The participation rate in organized learning one year before the official primary entry age rose steadily in the years before the COVID-19 pandemic, from 69 per cent in 2010 to 75 per cent in 2020 but with considerable variation between countries (with the rate ranging from a figure as low as 13 per cent to nearly 100 per cent). This progress is being threatened by the COVID-19 pandemic, as schoolchildren in early childhood education and the early grades, especially from low- and middle-income countries, are the most affected by education disruption. In most countries, early education facilities and schools were partially or fully closed for more than a full school year.
Based on data for 2016-2018, the participation rate of youth and adults in formal and non-formal education and training in the previous 12 months among countries of sub-Saharan Africa with data is typically about 5 per cent or less compared with a rate of over 40 per cent in Northern American and many European countries.
Insufficient skills are often mentioned as an impediment to effective information and communications technology use. Based on data for 2017-2020, in only 10 per cent of countries could more than 70 per cent of individuals carry out one of the activities that compose basic skills in the last three months such as sending an email with an attachment. In only 15 per cent of countries do more than 40 per cent of people have standard skills such as creating an electronic presentation using presentation software.
Despite improvements, disparities in educational participation and outcomes are persistent. Gender inequalities remain for many indicators. For example, most countries with data have not achieved gender parity in the proportion of children meeting minimum learning proficiency standards in reading, and in the lower secondary completion rate. For the lower secondary completion rate, only one sixth of countries with data had parity between rural and urban areas and almost no countries achieved parity between children of the richest households and children of the poorest.

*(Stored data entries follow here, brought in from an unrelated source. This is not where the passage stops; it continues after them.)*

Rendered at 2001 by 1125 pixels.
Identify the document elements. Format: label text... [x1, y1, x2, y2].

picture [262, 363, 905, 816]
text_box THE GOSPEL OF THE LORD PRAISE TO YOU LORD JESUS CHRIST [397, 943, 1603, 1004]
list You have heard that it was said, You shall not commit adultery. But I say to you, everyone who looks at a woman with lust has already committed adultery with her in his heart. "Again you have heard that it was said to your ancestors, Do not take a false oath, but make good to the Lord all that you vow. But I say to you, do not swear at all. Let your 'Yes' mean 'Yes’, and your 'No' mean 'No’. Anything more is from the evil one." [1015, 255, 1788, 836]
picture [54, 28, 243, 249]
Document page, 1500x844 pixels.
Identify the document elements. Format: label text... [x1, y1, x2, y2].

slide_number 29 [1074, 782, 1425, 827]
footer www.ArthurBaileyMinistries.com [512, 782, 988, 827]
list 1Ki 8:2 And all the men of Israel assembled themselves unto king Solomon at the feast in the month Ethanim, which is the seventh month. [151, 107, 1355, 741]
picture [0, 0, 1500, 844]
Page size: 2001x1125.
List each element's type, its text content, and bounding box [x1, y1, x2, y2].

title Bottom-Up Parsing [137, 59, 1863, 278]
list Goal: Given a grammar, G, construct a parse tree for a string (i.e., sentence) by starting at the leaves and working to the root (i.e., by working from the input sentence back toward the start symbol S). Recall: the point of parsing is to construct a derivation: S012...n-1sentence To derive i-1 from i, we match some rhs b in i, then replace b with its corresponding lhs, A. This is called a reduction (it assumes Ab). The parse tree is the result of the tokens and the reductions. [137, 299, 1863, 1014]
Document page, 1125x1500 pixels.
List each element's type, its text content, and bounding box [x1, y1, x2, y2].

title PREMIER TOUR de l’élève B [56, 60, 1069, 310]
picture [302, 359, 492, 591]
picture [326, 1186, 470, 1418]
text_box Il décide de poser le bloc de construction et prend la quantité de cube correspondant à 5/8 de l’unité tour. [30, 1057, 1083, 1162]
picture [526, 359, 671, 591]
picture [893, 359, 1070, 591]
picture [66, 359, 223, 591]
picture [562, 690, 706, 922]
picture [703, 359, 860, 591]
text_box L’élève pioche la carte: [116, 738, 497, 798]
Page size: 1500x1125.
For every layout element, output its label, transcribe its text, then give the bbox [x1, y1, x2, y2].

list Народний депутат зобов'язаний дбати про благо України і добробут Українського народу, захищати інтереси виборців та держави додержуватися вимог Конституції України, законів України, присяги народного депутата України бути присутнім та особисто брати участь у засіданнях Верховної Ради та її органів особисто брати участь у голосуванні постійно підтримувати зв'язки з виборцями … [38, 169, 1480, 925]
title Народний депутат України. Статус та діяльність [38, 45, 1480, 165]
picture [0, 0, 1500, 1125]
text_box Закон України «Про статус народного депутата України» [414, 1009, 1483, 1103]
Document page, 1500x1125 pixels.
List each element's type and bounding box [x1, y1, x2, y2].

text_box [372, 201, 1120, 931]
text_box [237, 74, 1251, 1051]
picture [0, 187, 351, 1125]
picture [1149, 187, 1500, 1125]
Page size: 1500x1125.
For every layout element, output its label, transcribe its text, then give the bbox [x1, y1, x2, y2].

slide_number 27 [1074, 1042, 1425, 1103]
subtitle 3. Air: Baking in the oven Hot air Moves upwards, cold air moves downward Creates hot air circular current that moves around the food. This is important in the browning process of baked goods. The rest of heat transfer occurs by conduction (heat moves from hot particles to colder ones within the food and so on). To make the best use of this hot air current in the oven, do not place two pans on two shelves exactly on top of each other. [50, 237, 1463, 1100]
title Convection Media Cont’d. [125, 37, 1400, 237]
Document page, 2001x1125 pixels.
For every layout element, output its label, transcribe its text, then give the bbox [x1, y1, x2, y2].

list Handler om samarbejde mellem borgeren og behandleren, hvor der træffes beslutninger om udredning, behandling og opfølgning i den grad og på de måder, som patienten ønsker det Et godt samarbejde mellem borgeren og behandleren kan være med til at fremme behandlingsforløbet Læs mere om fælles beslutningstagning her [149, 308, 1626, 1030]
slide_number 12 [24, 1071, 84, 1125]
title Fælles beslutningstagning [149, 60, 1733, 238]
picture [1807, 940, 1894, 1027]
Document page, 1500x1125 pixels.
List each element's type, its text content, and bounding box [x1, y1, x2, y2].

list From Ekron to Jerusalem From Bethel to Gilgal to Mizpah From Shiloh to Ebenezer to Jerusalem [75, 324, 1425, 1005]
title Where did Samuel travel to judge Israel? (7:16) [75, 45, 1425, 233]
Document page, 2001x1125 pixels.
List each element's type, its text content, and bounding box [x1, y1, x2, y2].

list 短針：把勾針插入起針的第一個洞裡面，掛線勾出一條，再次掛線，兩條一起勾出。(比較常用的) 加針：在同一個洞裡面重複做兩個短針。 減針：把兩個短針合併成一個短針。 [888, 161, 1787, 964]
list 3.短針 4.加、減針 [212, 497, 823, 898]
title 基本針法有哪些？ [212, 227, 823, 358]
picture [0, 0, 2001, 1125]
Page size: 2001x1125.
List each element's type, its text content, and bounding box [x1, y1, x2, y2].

Basic school infrastructure is far from universal. In 2020, approximately one quarter of primary schools globally did not have access to basic services such as electricity, drinking water and basic sanitation facilities. Figures are substantially lower for other facilities such as information and communications technology and disability-adapted infrastructure, with about 50 per cent of primary schools having such access. Shares among least developed countries tend to be substantially lower, ranging from approximately one half to two-thirds of the global average. During the global pandemic, schools in comparatively disadvantaged areas were less equipped to keep children and staff safe.
In 2020, there were about 12 million pre-primary school teachers, 33 million primary school teachers and 38 million secondary school teachers working in classrooms around the world, and 83 per cent of primary and secondary school teachers were trained.